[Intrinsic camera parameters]
==*==

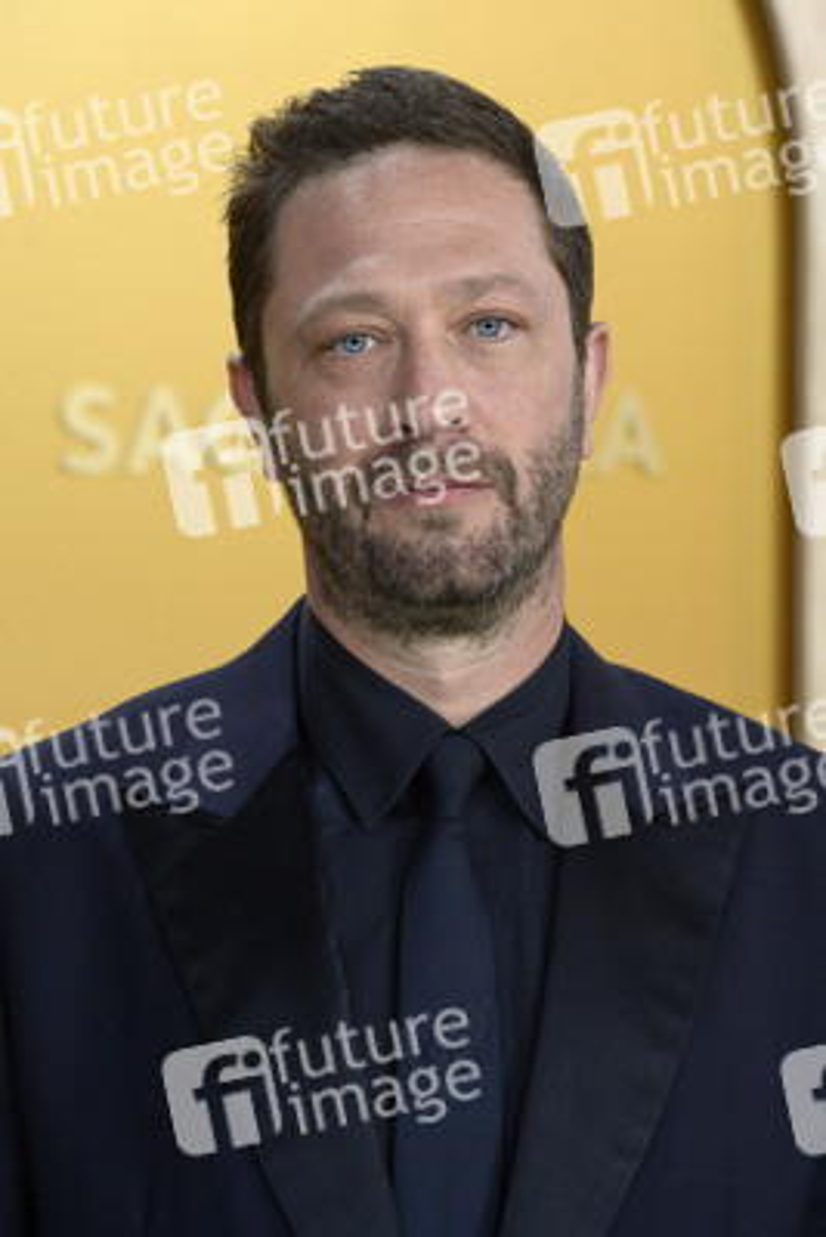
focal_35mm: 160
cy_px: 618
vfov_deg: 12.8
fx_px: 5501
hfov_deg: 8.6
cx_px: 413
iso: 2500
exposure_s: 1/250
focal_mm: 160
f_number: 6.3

==*==

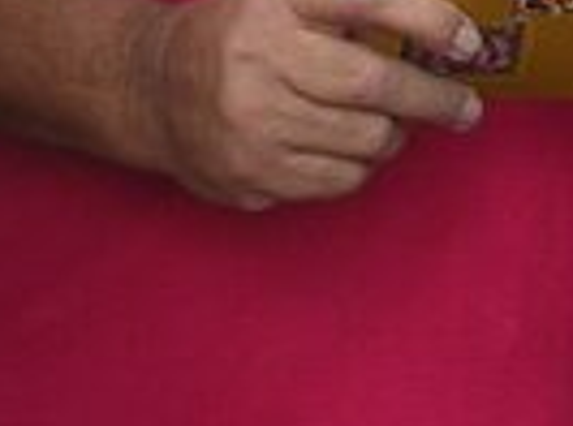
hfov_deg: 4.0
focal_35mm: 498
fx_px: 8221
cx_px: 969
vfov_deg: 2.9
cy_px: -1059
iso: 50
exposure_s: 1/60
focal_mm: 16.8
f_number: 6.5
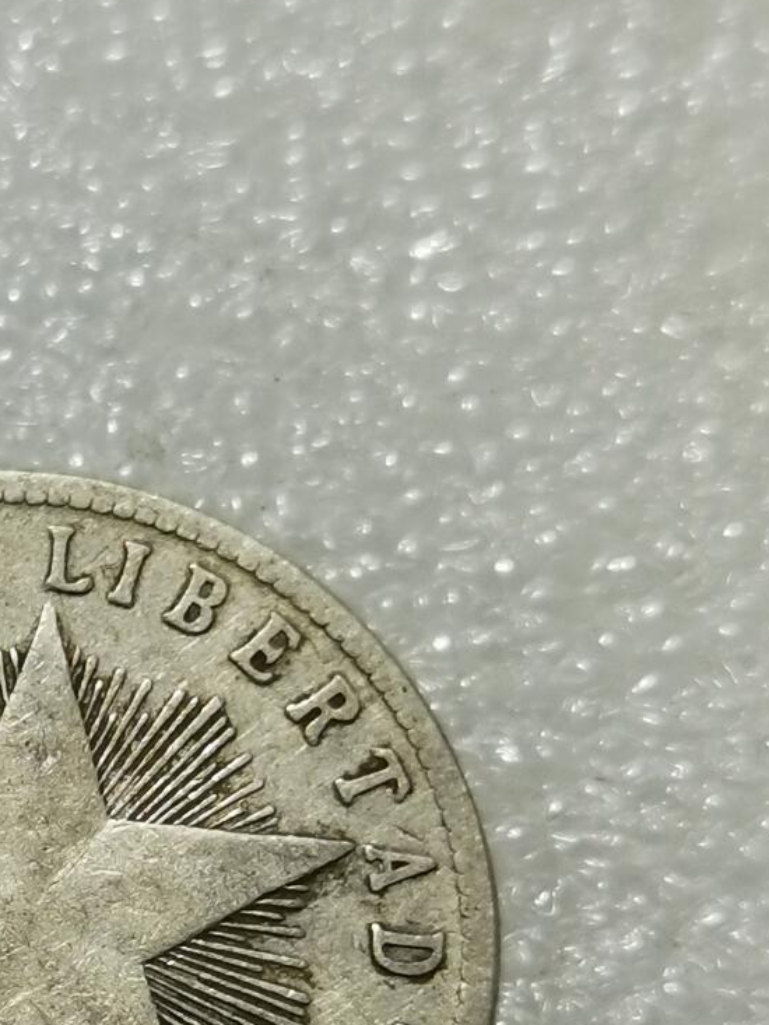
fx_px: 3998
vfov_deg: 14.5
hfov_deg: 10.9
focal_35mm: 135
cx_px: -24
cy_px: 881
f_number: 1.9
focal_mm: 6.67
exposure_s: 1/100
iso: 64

==*==

**EXERCISE DESCRIPTION**
Give back the records above exactly, limited to the lines between the one holding "fx_px: 5501" and the one holding "f_number: 6.3", inclusive.

**SOLUTION FOR THIS EXERCISE**
fx_px: 5501
hfov_deg: 8.6
cx_px: 413
iso: 2500
exposure_s: 1/250
focal_mm: 160
f_number: 6.3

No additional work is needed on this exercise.